**Activity:** Show every line of the data that contains the string "mucho".

**Records provided:**
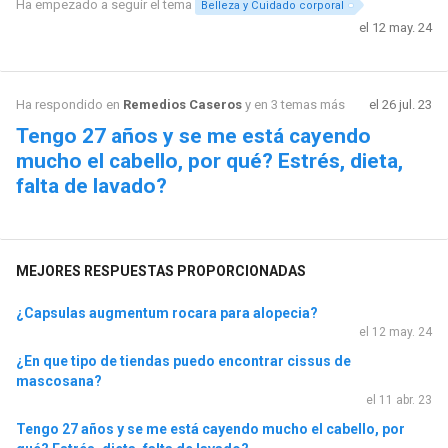
Ha empezado a seguir el tema
Belleza y Cuidado corporal
el 12 may. 24
Ha respondido en
Remedios Caseros
y en 3 temas más
el 26 jul. 23
Tengo 27 años y se me está cayendo
mucho el cabello, por qué? Estrés, dieta,
falta de lavado?
MEJORES RESPUESTAS PROPORCIONADAS
¿Capsulas augmentum rocara para alopecia?
el 12 may. 24
¿En que tipo de tiendas puedo encontrar cissus de
mascosana?
el 11 abr. 23
Tengo 27 años y se me está cayendo mucho el cabello, por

**Problem solution:**
mucho el cabello, por qué? Estrés, dieta,
Tengo 27 años y se me está cayendo mucho el cabello, por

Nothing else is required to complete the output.